Par Leonardo Boff (*)

Avec la chute du mur de Berlin en 1989, et avec lui, du socialisme qui était le contrepoint (quelles que fussent ses graves erreurs internes) au capitalisme, ce  dernier a fini par occuper triomphalement tous les espaces de l’économie et de la politique. Avec l’arrivée au pouvoir de Margaret Thatcher en Grande-Bretagne et de Ronald Reagan aux USA, la logique capitaliste a eu libre cours : la libéralisation complète des marchés avec la  rupture de tous les contrôles, l’introduction de l’État minimum, des privatisations, de la concurrence sans frontières et de la croissance sans aucune prise en considération de la nature.

Cette soi-disant «mondialisation heureuse» n’a pas été si heureuse que ça.

Le lauréat du prix Nobel d’économie Joseph Stiglitz pouvait encore écrire en 2011: « Seuls 1% des plus riches font tourner l’économie et la planète entière en fonction de leurs intérêts » (“Of the 1% by 1%” dans Vanity Fair, mai 2011). Pour cette raison l’un des plus gros milliardaires, le spéculateur Warren Buffet se vantait: « Il y a une lutte des classes, évidemment, mais c’est ma classe, la classe des riches qui mène la lutte. Et nous sommes en train de la gagner » (Interview sur CNN, 2005).
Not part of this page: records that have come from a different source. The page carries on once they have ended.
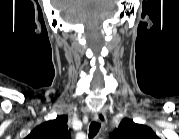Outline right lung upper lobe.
<instances>
[{"label": "right lung upper lobe", "instance_id": "obj_1", "mask_svg": "<svg viewBox=\"0 0 179 139\" xmlns=\"http://www.w3.org/2000/svg\"><path fill=\"white\" fill-rule=\"evenodd\" d=\"M67 117L59 116L36 127L27 139H69L70 133L67 126Z\"/></svg>", "mask_w": 179, "mask_h": 139}]
</instances>
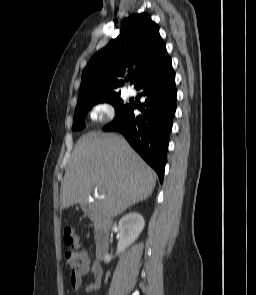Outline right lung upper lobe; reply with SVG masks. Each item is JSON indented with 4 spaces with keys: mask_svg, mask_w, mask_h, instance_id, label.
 Here are the masks:
<instances>
[{
    "mask_svg": "<svg viewBox=\"0 0 256 295\" xmlns=\"http://www.w3.org/2000/svg\"><path fill=\"white\" fill-rule=\"evenodd\" d=\"M168 58L158 25L149 14H133L123 21L120 35L90 59L82 74L78 100L119 95L126 72L132 74L130 82L136 87L145 74Z\"/></svg>",
    "mask_w": 256,
    "mask_h": 295,
    "instance_id": "obj_1",
    "label": "right lung upper lobe"
}]
</instances>
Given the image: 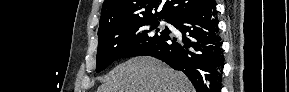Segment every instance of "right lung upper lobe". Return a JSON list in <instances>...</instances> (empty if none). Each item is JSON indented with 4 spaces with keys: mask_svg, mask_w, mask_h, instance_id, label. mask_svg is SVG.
I'll return each instance as SVG.
<instances>
[{
    "mask_svg": "<svg viewBox=\"0 0 289 92\" xmlns=\"http://www.w3.org/2000/svg\"><path fill=\"white\" fill-rule=\"evenodd\" d=\"M212 0H170L159 13L152 10L161 5V0H105L103 2L99 31L123 21L157 18L171 21L174 18L201 9Z\"/></svg>",
    "mask_w": 289,
    "mask_h": 92,
    "instance_id": "right-lung-upper-lobe-1",
    "label": "right lung upper lobe"
}]
</instances>
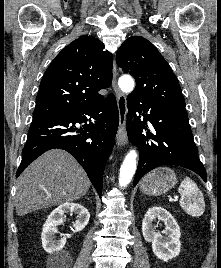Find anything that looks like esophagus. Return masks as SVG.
Instances as JSON below:
<instances>
[{
  "label": "esophagus",
  "instance_id": "34e87169",
  "mask_svg": "<svg viewBox=\"0 0 221 268\" xmlns=\"http://www.w3.org/2000/svg\"><path fill=\"white\" fill-rule=\"evenodd\" d=\"M112 87L116 94L117 107L119 111V127L116 135V143L118 146H124L127 142L126 116L128 109L126 96L117 87V69L115 63L113 64Z\"/></svg>",
  "mask_w": 221,
  "mask_h": 268
}]
</instances>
Mais tous ces nantis n’ont jamais inclus dans leurs calculs le facteur écologique, les limites des biens et services naturels, considérés comme des externalités négligeables. C’est la même chose dans les débats économiques au Brésil, retardataire sur cette question, sauf rares exceptions comme L.Dowbor.

À côté de l’hégémonie globale du système du capital, grandissent de toute part des révolutions silencieuses. Ce sont des groupes de base, des scientifiques et d’autres avec un sens écologique, qui sont en train d’expérimenter des alternatives à cette manière d’habiter la planète Terre. En continuant à stresser impitoyablement la Terre, celle-ci pourrait se venger et provoquer une secousse, capable de détruire une grande partie de notre civilisation.
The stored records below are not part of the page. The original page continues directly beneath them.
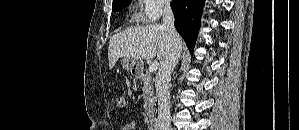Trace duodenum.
Instances as JSON below:
<instances>
[{"label": "duodenum", "mask_w": 299, "mask_h": 130, "mask_svg": "<svg viewBox=\"0 0 299 130\" xmlns=\"http://www.w3.org/2000/svg\"><path fill=\"white\" fill-rule=\"evenodd\" d=\"M148 126L150 130H159V120L157 117H149Z\"/></svg>", "instance_id": "duodenum-1"}]
</instances>
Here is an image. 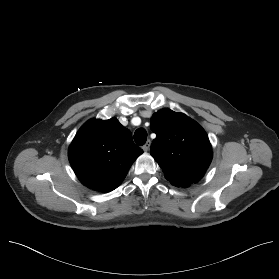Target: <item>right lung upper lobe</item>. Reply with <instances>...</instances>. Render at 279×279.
Here are the masks:
<instances>
[{
	"label": "right lung upper lobe",
	"mask_w": 279,
	"mask_h": 279,
	"mask_svg": "<svg viewBox=\"0 0 279 279\" xmlns=\"http://www.w3.org/2000/svg\"><path fill=\"white\" fill-rule=\"evenodd\" d=\"M142 153L134 144L131 132L116 118L91 119L77 132L68 157L82 184L96 191L110 192L121 184Z\"/></svg>",
	"instance_id": "cb5924a9"
}]
</instances>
C’est dans ce contexte dramatique qu’est né un mouvement appelé « Les convivialistes », qui rassemble pour le moment plus de 3200 personnes dans le monde (voir lesconvivialistes.org).
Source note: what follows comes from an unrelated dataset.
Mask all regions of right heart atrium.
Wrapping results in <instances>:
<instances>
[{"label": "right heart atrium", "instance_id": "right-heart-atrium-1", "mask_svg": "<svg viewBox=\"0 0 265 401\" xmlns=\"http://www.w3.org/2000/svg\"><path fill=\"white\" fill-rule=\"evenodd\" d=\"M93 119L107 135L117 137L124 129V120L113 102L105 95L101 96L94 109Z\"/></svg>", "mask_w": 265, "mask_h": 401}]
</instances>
Ils cherchent à vivre ensemble (d’où la convivialité), en prenant soin les uns des autres et de la nature, ne niant pas les conflits, mais en en faisant des facteurs de dynamisme et de créativité. C’est la politique du gagnant-gagnant.

Quatre principes sous-tendent le projet:

le principe de commune  humanité. Avec toutes nos différences, nous formons une seule humanité, qui doit rester unie.

le principe de commune socialité: les humains sont sociaux et vivent dans différents types de sociétés qui doivent être respectées dans leurs différences.

le principe d’individuation: même s’il est un être social, chacun a le droit d’affirmer son individualité et sa singularité sans nuire aux autres.

le principe d’opposition maîtrisée et créatrice : les différents peuvent légitimement s’opposer, mais toujours en veillant à ne pas faire de la différence une inégalité.

Ces principes impliquent des conséquences éthiques, politiques, économiques et écologiques qu’il n’y a pas lieu de détailler ici.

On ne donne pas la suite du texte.